The above image is of a Philippine pot, created around 1300 A.D. It's not Baybayin, but it's close. Note that it doesn't use Kavi's word construction rules (in particular, it doesn't use its vowel-cancellation method). Several characters are the same as Baybayin. But today I noticed something else.

Today, I noticed that the Kavi letter "A" appears to be there. Check out the side-by-side comparison I made last post. Compare the Kavi "A" with characters 1-4, 3-1, and 5-7. Yes, I know, 3-1 and 5-7 have kudlits. And yet the similarity is tantalizing.

So, completely guessing here, the letters appear to be:

3: I?-NU-MA-NI-*1-YA-YA
5: BA-*1-HA-DA-KI-NA-U?


  1. There are a few grains of salt to take when thinking about the Calatagan pot. For one, the only date it can be traced to with any certainty is the early 1960s. That is when it was offered for sale to archaeologists excavating an area whose artifacts gave indications of dating to 1300. That doesn't mean the pot itself even came from the area or that it dates from the same time as the actual artifacts found on the site: Ramon Guillermo in his recent paper attempting to decipher the script cites a 1993 attempt at Accelerated Mass Spectroscopy Analysis dating that put the inside of the pot around 2000 BCE and the outside at around 6000 BCE.

    Another weird thing about the pot is the mixture of different styles and orientations of script. Many of the characters are dead ringers for Doctrina Christiana letters but some are oriented so they are recognizable looking toward the rim and others are only recognizable the other way round, looking down from above. Actually, congratulations to you for recognising ‹d› and ‹w› among others! I have been continually amazed that others, including Juan Francisco, never took a clue from the apparent "upside down ‹m›" that there might be other upside down letters...

    Some of the letters can be interpreted one way seen from the side and the other way from above, for example 6-6 and 4-1 can be interpreted as ‹g› from the side but as possible copies of Mangyan ‹pu› from above. Depending on which way you look, 3-6 and 3-7 can be interpreted either as ‹y› or a rare variant of ‹g› we see in the Doctrina that is a plausible origin for the recorded Kapampangan forms. 4-7 could be an example of one of the variants of ‹a› we see in handwriting, with an apostrophe- or '7'-like tick placed on top of the left branch or down inside the cup after the main body is drawn. 5-2, 4-4 and 3-5 are also plausibly copies of the same kinds of ‹a› variants seen from above, with a squiggle in place of the separate added stroke on the top left. And 5-3 is only plausibly related to ‹h›, but is written backwards... And the vowel marks, at least if seen from the side, are open to the right rather than to the left: for ‹i›, that isn't too much of a problem because in older Indic scripts it was a near circle above the consonant letter, and open on the bottom. It could plausibly have rotated in either direction, but in the oldest authenticated Baybayin writing samples we have, it is always open to the left, not to the right: it took on the same shape as the ‹u› mark below a consonant. The thing about the ‹u› is that in ALL Indic scripts, it is ALWAYS open only to the left: open to the right, it stands for a long ‹uu› vowel, something that does not exist as a phoneme in any Philippine language to my knowledge.

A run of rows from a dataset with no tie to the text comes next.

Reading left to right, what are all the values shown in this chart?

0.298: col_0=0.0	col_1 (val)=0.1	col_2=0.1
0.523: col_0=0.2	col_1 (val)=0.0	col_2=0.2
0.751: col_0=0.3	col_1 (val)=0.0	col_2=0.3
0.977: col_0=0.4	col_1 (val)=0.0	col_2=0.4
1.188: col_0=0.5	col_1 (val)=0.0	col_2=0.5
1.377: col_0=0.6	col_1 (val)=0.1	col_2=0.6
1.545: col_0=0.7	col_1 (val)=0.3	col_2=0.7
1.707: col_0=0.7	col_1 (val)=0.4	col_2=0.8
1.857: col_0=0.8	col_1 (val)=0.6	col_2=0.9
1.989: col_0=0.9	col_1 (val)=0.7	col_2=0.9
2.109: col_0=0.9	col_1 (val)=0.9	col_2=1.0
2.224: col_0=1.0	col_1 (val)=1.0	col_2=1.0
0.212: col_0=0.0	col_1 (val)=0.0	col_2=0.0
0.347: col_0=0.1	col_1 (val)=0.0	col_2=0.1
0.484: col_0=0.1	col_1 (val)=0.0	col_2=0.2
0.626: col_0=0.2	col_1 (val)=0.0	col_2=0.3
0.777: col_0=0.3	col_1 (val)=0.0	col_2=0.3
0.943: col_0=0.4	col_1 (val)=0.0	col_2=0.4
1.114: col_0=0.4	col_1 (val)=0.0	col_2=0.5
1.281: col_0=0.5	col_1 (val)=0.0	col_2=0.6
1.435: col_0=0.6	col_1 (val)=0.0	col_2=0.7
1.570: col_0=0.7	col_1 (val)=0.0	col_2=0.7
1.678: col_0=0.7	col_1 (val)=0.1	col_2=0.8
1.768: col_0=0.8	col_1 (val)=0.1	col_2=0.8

    And then some letters are completely different, not curvilinear but angular and made with completely straight lines. It is bizarre for a script to include two kinds of letters like this: normally if a curvilinear script has angular letters, they are just crosses or simple parallel straight dashes, just like in Tagbanuwa or Bugis.

    The whole effect is one of a pottery equivalent of those kidnappers' messages made from cutout letters from different sources. Maybe it was someone having fun or deliberately putting together some kind of code, which is not impossible since there are other examples of code scripts from the archipelago. However, my impression, especially with the mess around the beginning and end of the inscription, is that is as likely as anything else a forgery by someone using a grab-bag of "ancient characters" they drew from a number of publications widely available by the 1950s: the Doctrina Christiana, Villamor's facsimiles of two land deeds plus signatures, Gardner and Maliwanag's publications about Mangyan and Tagbanuwa scripts, Santamaria's "El 'Baybayin' en el archivo de Santo Tomas"...

    Cynical view perhaps, but there is just too much in this object that rings my skepticism bells.

  2. I understand where you're coming from, and admit that I'm both a rank amateur and a newcomer when it comes to Brahmic scripts in general, much less southeastern asian ones. I've worked over the Wikipedia entry on Baybayin -- at your suggestion I believe -- and one of the things I did was to entirely remove the reference to the Calatagan pot.

    So, while your conclusion may be cynical, your reasons for skepticism are not.